しかし、チェックに必要な情報が膨大であったり、点在していたりすると、確認に要する負担が大きくなりがちです。また、誤差の判定にも時間がかかるでしょう。こうした課題を解決するために、耐改ざん性と合理的な処理機能を持つブロックチェーンを活用する動きが広まっています。
3. ブロックチェーンの将来性
ブロックチェーンは「十分な将来性を持つ技術」と言うことができます。
経済産業省の試算では、ブロックチェーンに関する潜在的な市場規模は67兆円に上るとの結果が示されています。

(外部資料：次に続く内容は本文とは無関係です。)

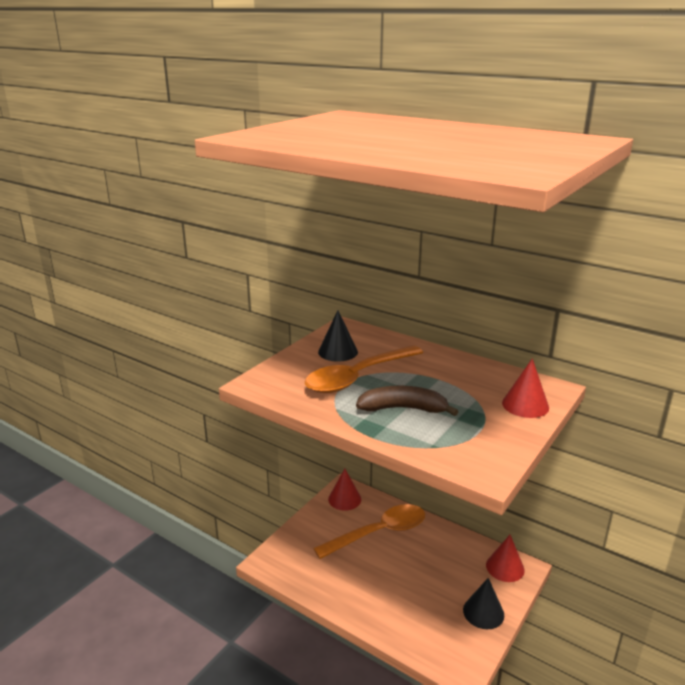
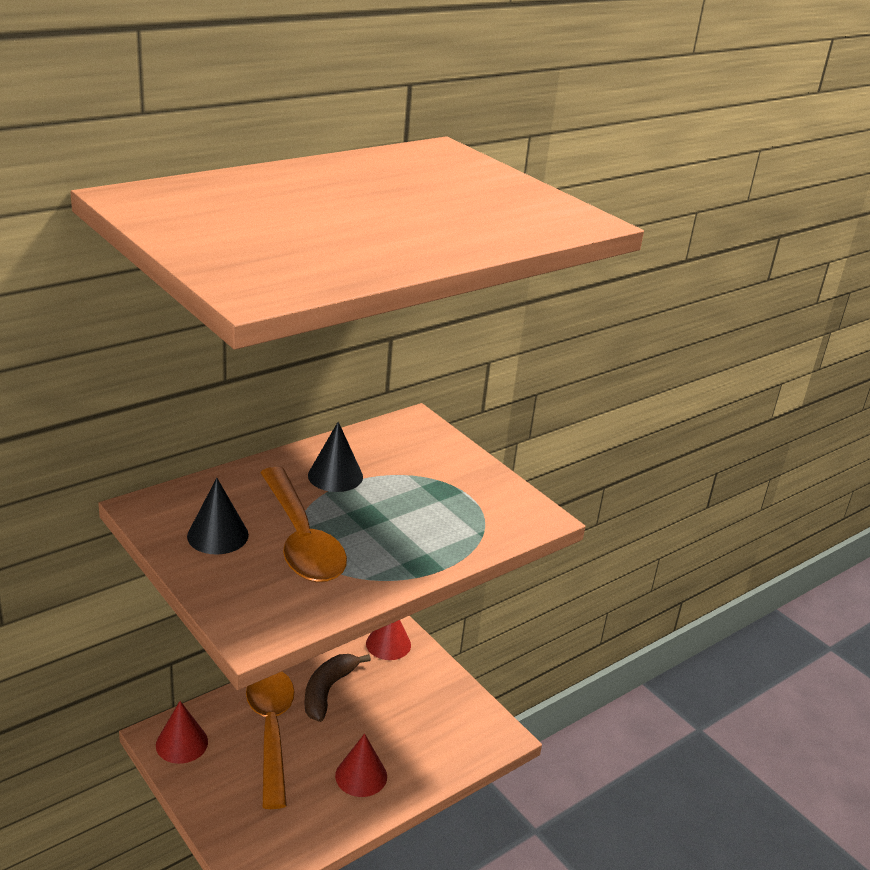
camera: 75 degrees left, 5 degrees up
brown banana [356,386,458,416] -> brown banana moved to [305,654,371,722]
black cone [463,578,504,629] -> black cone moved to [308,422,363,492]
red cone [502,358,549,418] -> red cone moved to [335,733,387,797]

※2ただし、この試算は2015年時点の情報であり、なおかつブロックチェーンの活用が見込まれる分野全体の市場規模を表したものです。したがって、将来的にこの試算どおりの市場規模になるとは限りません。
一方、国内のあるシンクタンクが発表した資料によれば、日本国内におけるブロックチェーンの市場規模は、2019年ベースで170億円強という結果が出されています。これを顕在化した市場規模と考えると、本格的な市場形成はこれからと言うことができそうです。
ブロックチェーンには、24時間無休稼働を前提とした信頼性の高い仕組みを、低コストで構築できるという強みがあります。また、産学連携で実用化が進む分野が多く、世に出ていない仕組みが数多くあります。したがって、市場はますます大きくなると考えて良いでしょう。特に海外では非金融分野での市場が成長するとの見方が強く、日本国内の市場もこれに追随していくのではないでしょうか。

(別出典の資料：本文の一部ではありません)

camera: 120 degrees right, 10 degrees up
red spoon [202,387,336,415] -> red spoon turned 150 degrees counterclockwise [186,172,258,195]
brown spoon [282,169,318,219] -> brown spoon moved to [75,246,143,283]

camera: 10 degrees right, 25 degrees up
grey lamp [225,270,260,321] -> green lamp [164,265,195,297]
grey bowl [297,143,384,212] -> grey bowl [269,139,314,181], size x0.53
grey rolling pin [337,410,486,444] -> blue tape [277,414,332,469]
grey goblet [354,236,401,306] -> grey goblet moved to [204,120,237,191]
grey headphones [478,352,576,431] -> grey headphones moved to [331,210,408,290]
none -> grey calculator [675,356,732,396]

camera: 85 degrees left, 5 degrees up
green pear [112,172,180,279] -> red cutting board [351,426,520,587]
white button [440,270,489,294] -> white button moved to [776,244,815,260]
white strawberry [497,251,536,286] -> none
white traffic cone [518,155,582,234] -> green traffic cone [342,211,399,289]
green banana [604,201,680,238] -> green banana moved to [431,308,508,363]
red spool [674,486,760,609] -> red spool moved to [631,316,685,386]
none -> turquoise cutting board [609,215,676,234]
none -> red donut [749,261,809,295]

※2 経済産業省 平成27年度 我が国経済社会の情報化・サービス化に係る基盤整備(ブロックチェーン技術を利⽤したサービスに関する国内外動向調査)報告書概要資料 P9
4. ブロックチェーン関連スキルの習得方法
最後に、ブロックチェーン関連スキルの習得方法を簡単に紹介します。ブロックチェーンを用いたシステム開発に携わるには、まずブロックチェーンの概念と技術的な構成要素を理解する必要があります。

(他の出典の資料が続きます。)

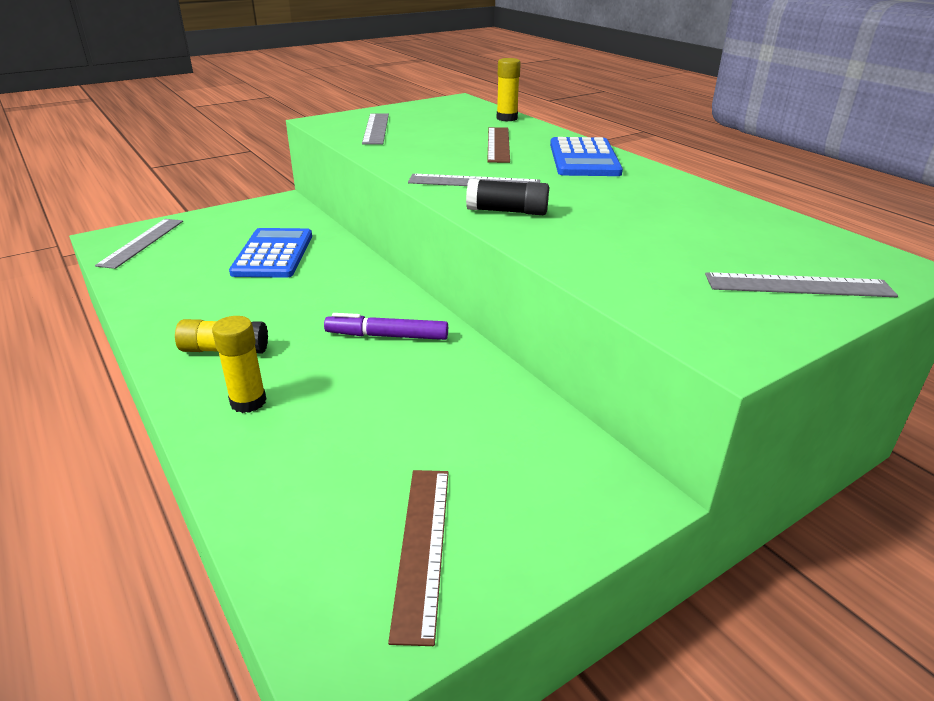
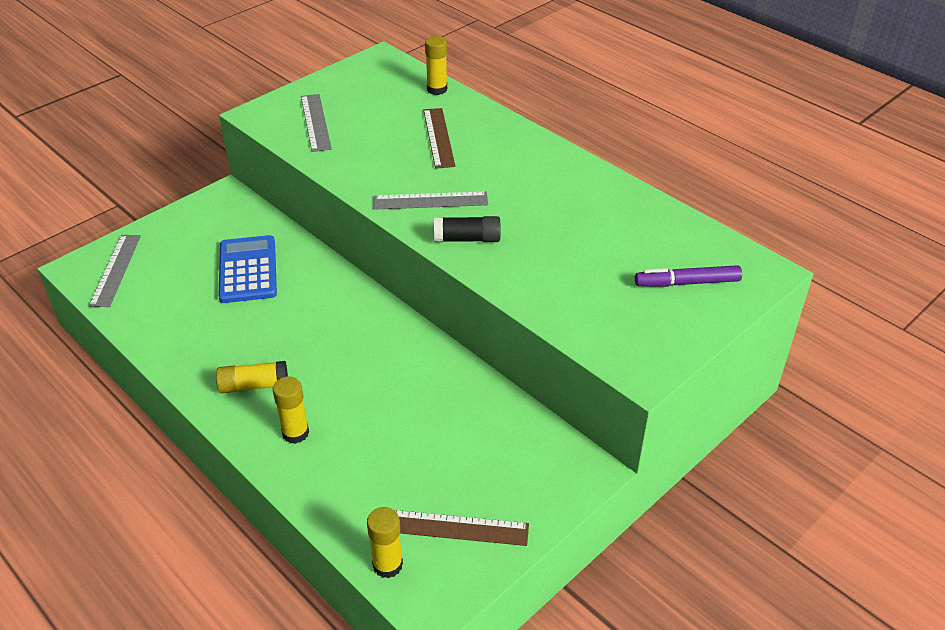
camera: 10 degrees left, 10 degrees up
purple marker [324,313,448,340] -> purple marker moved to [635,265,742,287]
brown ruler [388,470,449,646] -> brown ruler turned 75 degrees counterclockwise [394,510,529,546]
blue calculator [550,137,623,176] -> none
grey ruler [705,272,898,297] -> none
none -> yellow glue stick [367,507,403,578]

また、ブロックチェーン開発で使われる言語は、JavaやC+、C#、Solidityなどが多いでしょう。したがって、こうした言語を身に着けることも並行して進めてみてください。具体的には、まずブロックチェーンに関する書籍などを読み込んで思想や概念、技術的な構成要素を把握し、次に言語スキルを磨くといった方法がおすすめです。プログラミング言語については、独学にこだわらずスクールや資格制度などを活用して効率よく学習を進めてみてください。